Source records
——
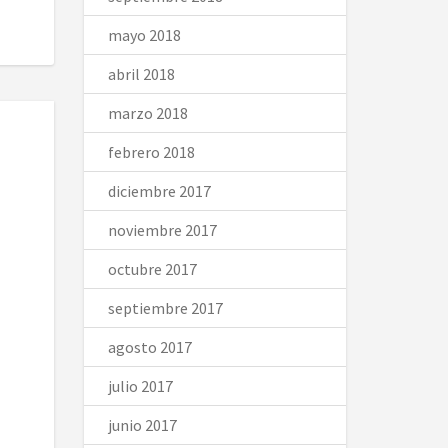
mayo 2018
abril 2018
marzo 2018
febrero 2018
diciembre 2017
noviembre 2017
octubre 2017
septiembre 2017
agosto 2017
julio 2017
junio 2017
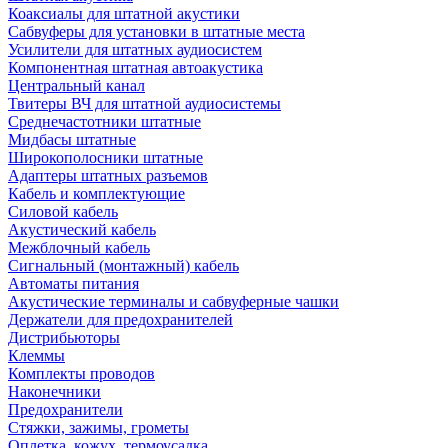
Коаксиалы для штатной акустики
Сабвуферы для установки в штатные места
Усилители для штатных аудиосистем
Компонентная штатная автоакустика
Центральный канал
Твитеры ВЧ для штатной аудиосистемы
Среднечастотники штатные
Мидбасы штатные
Широкополосники штатные
Адаптеры штатных разъемов
Кабель и комплектующие
Силовой кабель
Акустический кабель
Межблочный кабель
Сигнальный (монтажный) кабель
Автоматы питания
Акустические терминалы и сабвуферные чашки
Держатели для предохранителей
Дистрибьюторы
Клеммы
Комплекты проводов
Наконечники
Предохранители
Стяжки, зажимы, грометы
Оплетка, кожух, термоусадка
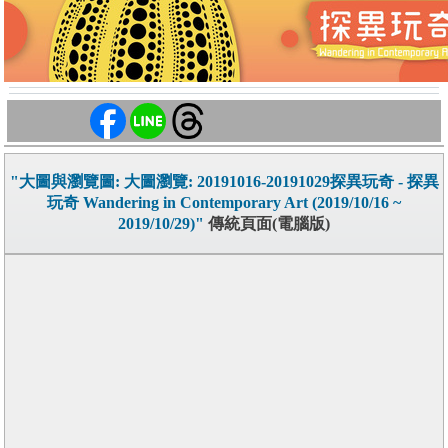
"大圖與瀏覽圖: 大圖瀏覽: 20191016-20191029探異玩奇 - 探異
玩奇 Wandering in Contemporary Art (2019/10/16 ~
2019/10/29)"
傳統頁面(電腦版)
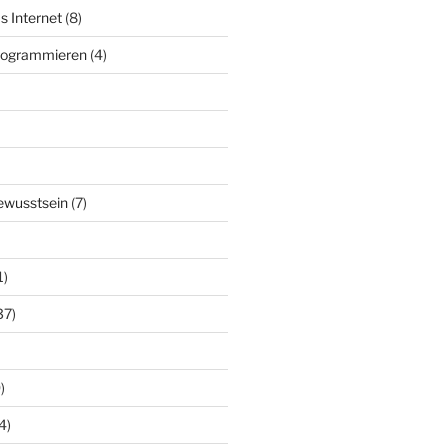
s Internet
(8)
Programmieren
(4)
ewusstsein
(7)
1)
37)
)
4)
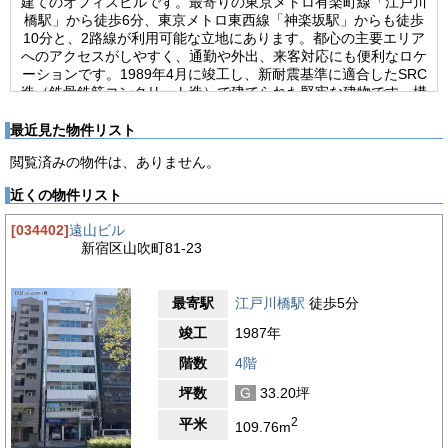
建てのオフィスビルです。最寄りの東京メトロ有楽町線「江戸川
橋駅」から徒歩6分、東京メトロ東西線「神楽坂駅」からも徒歩
10分と、2路線が利用可能な立地にあります。都心の主要エリア
へのアクセスがしやすく、通勤や外出、来客対応にも便利なロケ
ーションです。1989年4月に竣工し、新耐震基準に適合したSRC
造（鉄骨鉄筋コンクリート造）で建てられた堅牢な建物です。構
造上の安定性に優れており、長期的な利用を想定する事業所にと
って安心できる仕様となっています。基準階は32.86坪で、使い
最近見た物件リスト
勝手の良いフロア設計がなされています。個別空調を採用してい
閲覧済みの物件は、ありません。
るため、テナントごとに自由な温度調整が可能で、季節を問わず
快適な室内環境を保つことができます。通信設備としては光ファ
近くの物件リスト
イバーに対応しており、高速かつ安定したインターネット環境が
確保されています。オンライン会議やクラウド業務の多い企業に
[034402]
遠山ビル
も適した仕様で、現代のビジネスニーズにしっかりと応える設備
新宿区山吹町81-23
が整っています。エレベーターは1基設置されており、フロア間
の往来もスムーズです。さらに、24時間利用可能で使用時間に
制限がないため、時間にとらわれない柔軟な働き方を実現できま
最寄駅
江戸川橋駅
徒歩5分
す。夜間や早朝の作業が必要な業種や、独自の勤務体系を採用す
る企業にとっても大きなメリットとなります。落ち着いた立地と
竣工
1987年
安定した設備を兼ね備えた鈴木ビルは、事業の拠点として信頼性
の高い選択肢です。長期的に安心して利用できるバランスの取れ
階数
4階
たオフィス空間です。
坪数
G
33.20坪
【周辺ガイド】
2
平米
109.76m
鈴木ビルのある新宿区山吹町は、都心でありながらも落ち着いた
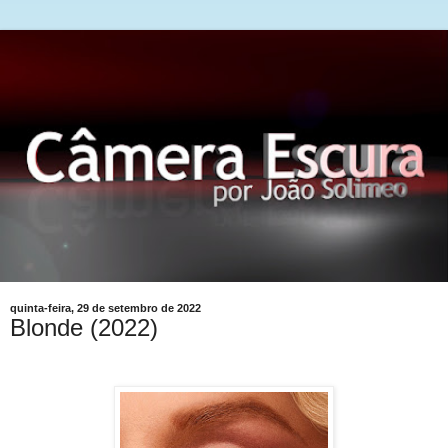
quinta-feira, 29 de setembro de 2022
Blonde (2022)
——
EXERCISE DESCRIPTION -> Copy the text of every item above, substituting "оригинальные" for each occurrence of "штатные" and leaving everything else unchanged. Omit the pictures from your answer.

EXERCISE ANSWER ->
mayo 2018
abril 2018
marzo 2018
febrero 2018
diciembre 2017
noviembre 2017
octubre 2017
septiembre 2017
agosto 2017
julio 2017
junio 2017
Коаксиалы для штатной акустики
Сабвуферы для установки в оригинальные места
Усилители для штатных аудиосистем
Компонентная штатная автоакустика
Центральный канал
Твитеры ВЧ для штатной аудиосистемы
Среднечастотники оригинальные
Мидбасы оригинальные
Широкополосники оригинальные
Адаптеры штатных разъемов
Кабель и комплектующие
Силовой кабель
Акустический кабель
Межблочный кабель
Сигнальный (монтажный) кабель
Автоматы питания
Акустические терминалы и сабвуферные чашки
Держатели для предохранителей
Дистрибьюторы
Клеммы
Комплекты проводов
Наконечники
Предохранители
Стяжки, зажимы, грометы
Оплетка, кожух, термоусадка
"大圖與瀏覽圖: 大圖瀏覽: 20191016-20191029探異玩奇 - 探異
玩奇 Wandering in Contemporary Art (2019/10/16 ~
2019/10/29)"
傳統頁面(電腦版)
s Internet
(8)
Programmieren
(4)
ewusstsein
(7)
1)
37)
)
4)
建てのオフィスビルです。最寄りの東京メトロ有楽町線「江戸川
橋駅」から徒歩6分、東京メトロ東西線「神楽坂駅」からも徒歩
10分と、2路線が利用可能な立地にあります。都心の主要エリア
へのアクセスがしやすく、通勤や外出、来客対応にも便利なロケ
ーションです。1989年4月に竣工し、新耐震基準に適合したSRC
造（鉄骨鉄筋コンクリート造）で建てられた堅牢な建物です。構
造上の安定性に優れており、長期的な利用を想定する事業所にと
って安心できる仕様となっています。基準階は32.86坪で、使い
最近見た物件リスト
勝手の良いフロア設計がなされています。個別空調を採用してい
閲覧済みの物件は、ありません。
るため、テナントごとに自由な温度調整が可能で、季節を問わず
快適な室内環境を保つことができます。通信設備としては光ファ
近くの物件リスト
イバーに対応しており、高速かつ安定したインターネット環境が
確保されています。オンライン会議やクラウド業務の多い企業に
[034402]
遠山ビル
も適した仕様で、現代のビジネスニーズにしっかりと応える設備
新宿区山吹町81-23
が整っています。エレベーターは1基設置されており、フロア間
の往来もスムーズです。さらに、24時間利用可能で使用時間に
制限がないため、時間にとらわれない柔軟な働き方を実現できま
最寄駅
江戸川橋駅
徒歩5分
す。夜間や早朝の作業が必要な業種や、独自の勤務体系を採用す
る企業にとっても大きなメリットとなります。落ち着いた立地と
竣工
1987年
安定した設備を兼ね備えた鈴木ビルは、事業の拠点として信頼性
の高い選択肢です。長期的に安心して利用できるバランスの取れ
階数
4階
たオフィス空間です。
坪数
G
33.20坪
【周辺ガイド】
2
平米
109.76m
鈴木ビルのある新宿区山吹町は、都心でありながらも落ち着いた
quinta-feira, 29 de setembro de 2022
Blonde (2022)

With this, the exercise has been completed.